Adding isPowerOf2 to BinaryInteger

Thank you for the math fun, Jordan~ Didn't think this topic would have such a deep dive with so much fun.

1 Like

You can. I suspect it'll be slower though.

The idea behind switching on trailingZeroBitCount is to make it straightforward for the optimizer to use a lookup table instead of evaluating each condition one by one.

1 Like

Is trailingZeroBitCount guaranteed to have any particular behavior when called on 0?
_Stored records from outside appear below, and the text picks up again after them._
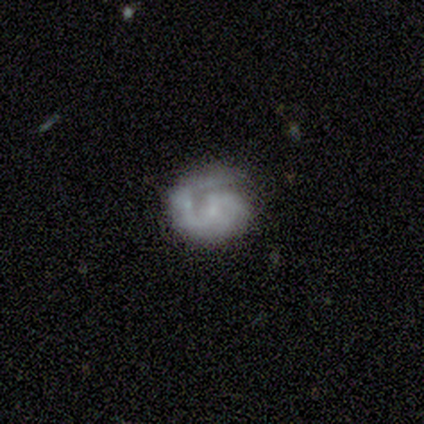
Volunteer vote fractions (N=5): smooth_or_featured: featured or disk (p=0.60) [alt: smooth p=0.20]
disk_edge_on: no (p=1.00)
bar: no (p=0.67) [alt: weak p=0.33]
has_spiral_arms: yes (p=1.00)
spiral_winding: tight (p=0.67) [alt: medium p=0.33]
spiral_arm_count: 2 (p=0.67) [alt: 1 p=0.33]
bulge_size: small (p=1.00)
merging: none (p=0.50) [alt: minor disturbance p=0.25]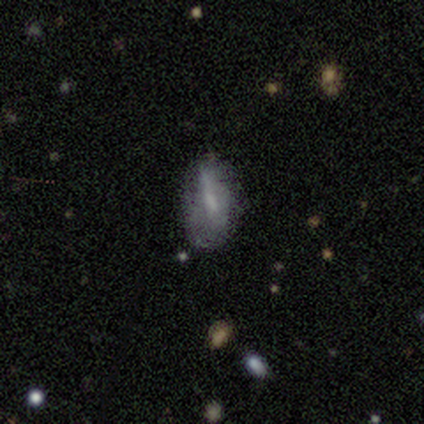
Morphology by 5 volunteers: smooth-or-featured: smooth: 60% | featured or disk: 40% | star or artifact: 0%
  how-rounded: in between: 100% | round: 0% | cigar-shaped: 0%
  merging: none: 60% | minor disturbance: 40% | major disturbance: 0% | merger: 0%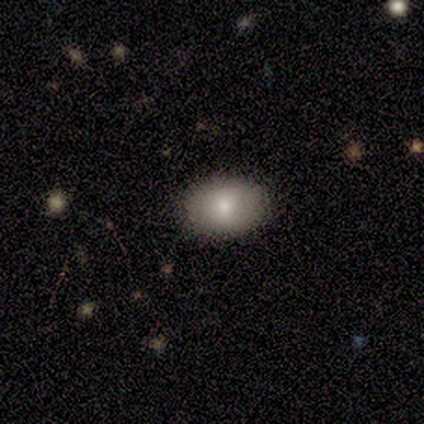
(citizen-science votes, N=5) This is likely a smooth galaxy (60%). How rounded: likely in between (67%). Merging: clearly none (100%).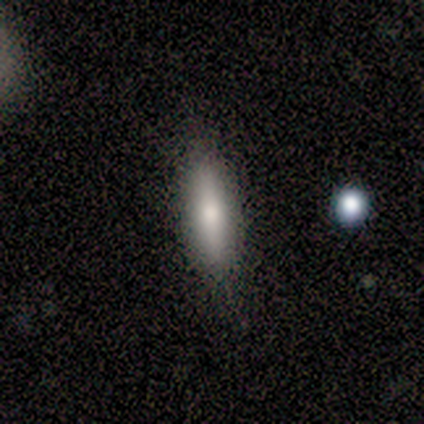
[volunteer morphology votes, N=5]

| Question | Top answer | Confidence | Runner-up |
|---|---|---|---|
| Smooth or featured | smooth | 100% | — |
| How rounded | cigar-shaped | 60% | in between (40%) |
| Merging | none | 100% | — |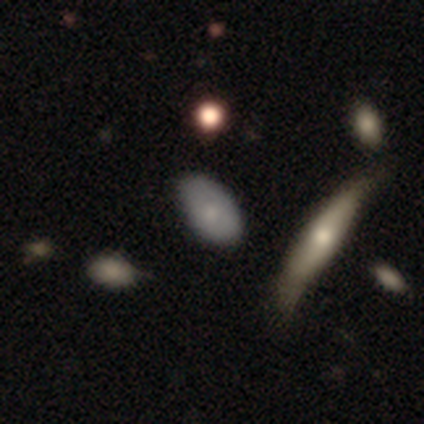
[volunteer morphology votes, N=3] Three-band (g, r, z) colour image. It shows a featured or disk galaxy (67%) viewed edge-on (50%, tied with no) with a rounded central bulge (100%). Merging: none (67%).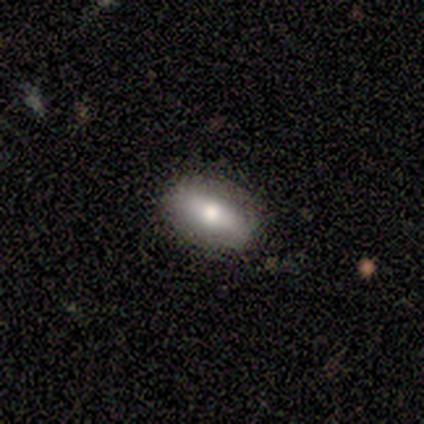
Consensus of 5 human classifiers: smooth-or-featured: smooth: 80% | featured or disk: 20% | star or artifact: 0%
  how-rounded: in between: 75% | cigar-shaped: 25% | round: 0%
  merging: none: 80% | minor disturbance: 20% | major disturbance: 0% | merger: 0%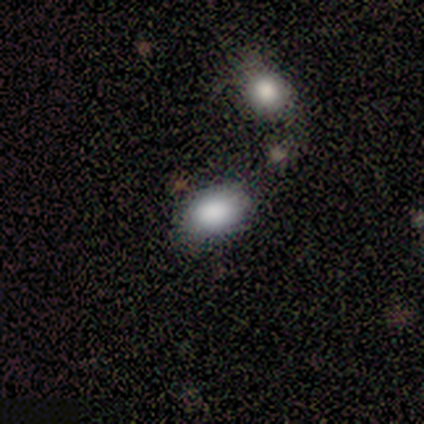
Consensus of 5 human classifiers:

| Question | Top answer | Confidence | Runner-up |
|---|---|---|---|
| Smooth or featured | smooth | 100% | — |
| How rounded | in between | 100% | — |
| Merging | none | 80% | minor disturbance (20%) |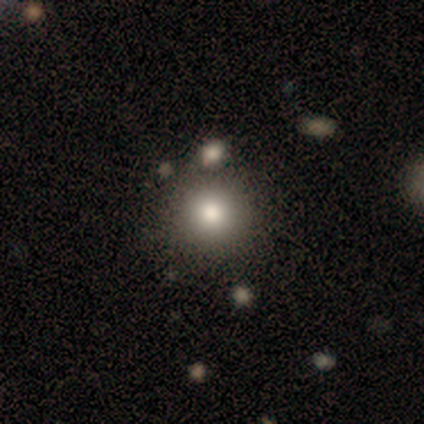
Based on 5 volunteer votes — Smooth or featured? smooth (80%)
How rounded? round (100%)
Merging? none (100%)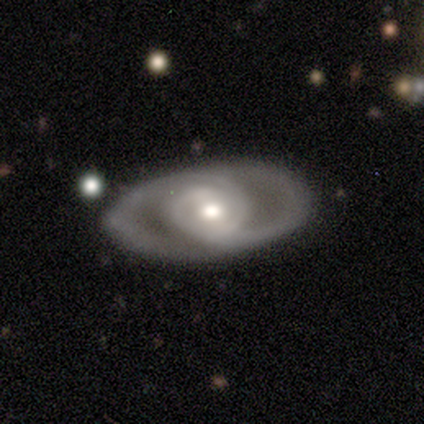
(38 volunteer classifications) Overall: featured or disk (84%). Edge-on disk: no (91%). Bar: weak (45%; no 38%). Spiral arms: yes (90%). Spiral arm count: 2 (85%). Spiral winding: medium (62%; tight 23%). Bulge size: moderate (52%; small 21%). Merging: none (78%).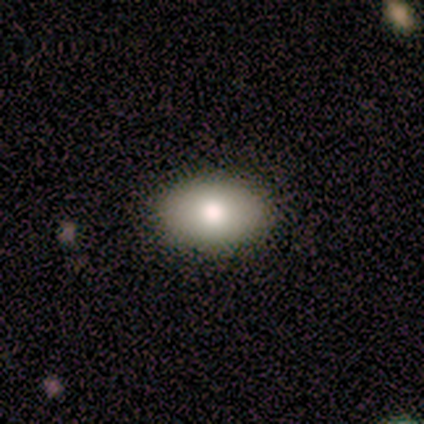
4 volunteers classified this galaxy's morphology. A smooth galaxy with no disk features (100%) that is in between round and cigar-shaped (75%). Merging: none (100%).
I notice that it returns bitWidth for the standard library fixed-width integer types, but can we count on that?

• • •

Also, as much fun as it is to discuss potential implementation optimizations, I think we’ve reached a general agreement on isPower(of:).

Is this ready to move forward as a proposal?

Yes, the computed property trailingZeroBitCount calls cttz intrinsic, which defines the behaviour on 0 input.

Agree that for now, it is more important to determine the public interface, and make sure it includes sufficient information to optimize the most common use case (i.e., is power of 2). Any specific optimizations for inputs other than 2 can be done later on. Good to see that the isPower(of:) form receives a general favour from the community.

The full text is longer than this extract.